Now plotting on a glass brain:

>>> fig, ax = plt.subplots(figsize=(16,6))
>>> plot_connectome(tpr_adj.values,ccs_arr,axes=ax,edge_threshold=0.2,colorbar=True,
>>>                    edge_cmap='Reds',edge_vmin=0,edge_vmax=1.,
>>>                    node_color='lightgrey',node_kwargs={'alpha': 0.4});
>>> #edge_vmin=0,edge_vmax=1)
>>> fig, ax = plt.subplots(figsize=(16,6))

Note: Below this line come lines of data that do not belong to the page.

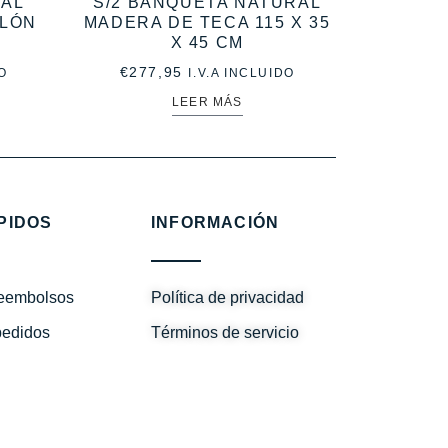
RAL
S/2 BANQUETA NATURAL
ALÓN
MADERA DE TECA 115 X 35
X 45 CM
€
277,95
O
I.V.A INCLUIDO
LEER MÁS
PIDOS
INFORMACIÓN
reembolsos
Política de privacidad
pedidos
Términos de servicio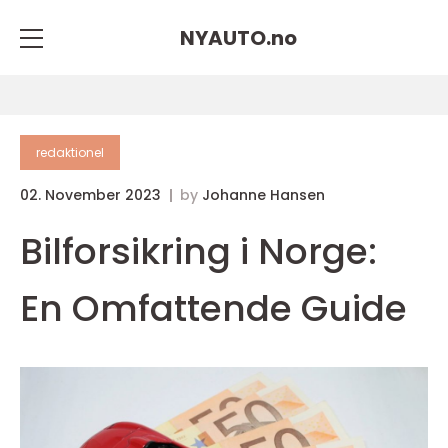
NYAUTO.
no
redaktionel
02. November 2023
by
Johanne Hansen
Bilforsikring i Norge:
En Omfattende Guide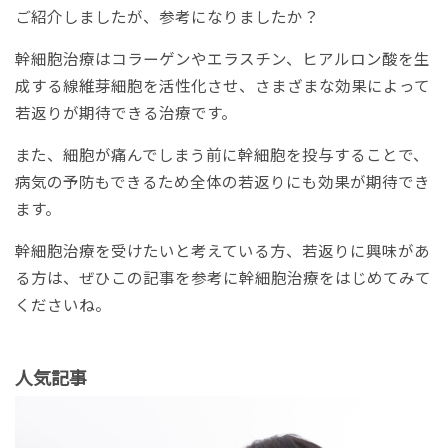
ご紹介しましたが、参考になりましたか？
幹細胞治療はコラーゲンやエラスチン、ヒアルロン酸を生
成する線維芽細胞を活性化させ、さまざまな効果によって
若返りが期待できる治療です。
また、細胞が痛んでしまう前に幹細胞を投与することで、
病気の予防もできるため全体の若返りにも効果が期待でき
ます。
幹細胞治療を受けたいと考えている方、若返りに興味があ
る方は、ぜひこの記事を参考に幹細胞治療をはじめてみて
くださいね。
人気記事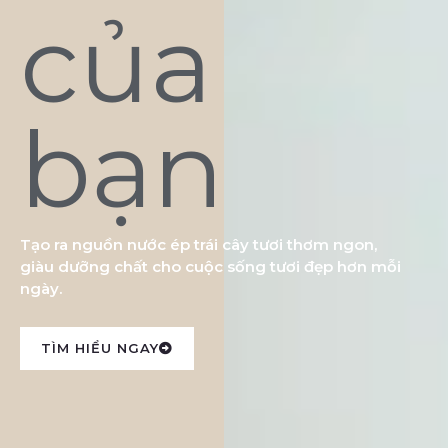
của
bạn
Tạo ra nguồn nước ép trái cây tươi thơm ngon,
giàu dưỡng chất cho cuộc sống tươi đẹp hơn mỗi
ngày.
TÌM HIỂU NGAY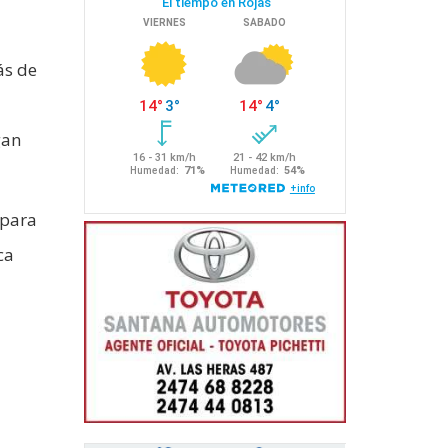
ás de
gan
 para
ca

>>> plot_connectome(cpr_adj.values,ccs_arr,axes=ax)
../_images/output_33_1.png

The lines in this figure show network connections (drawn as a straight line between two nodes) whose atlas image volume have a non-zero level of overlap with the synthetic lesion volume. Transparency and colour intensity indicate the magnitude of overlap. Thus the thickest, brightest red lines correspond to tracts that pass directly through the centre of the synthetic lesion mask, and for whom the lesion overlaps with a substantial amount of their total volume. Light, thinner lines, extending to/from the contralateral hemisphere and frontal cortex, correspond to connections with a proportionally smaller degree of lesion load.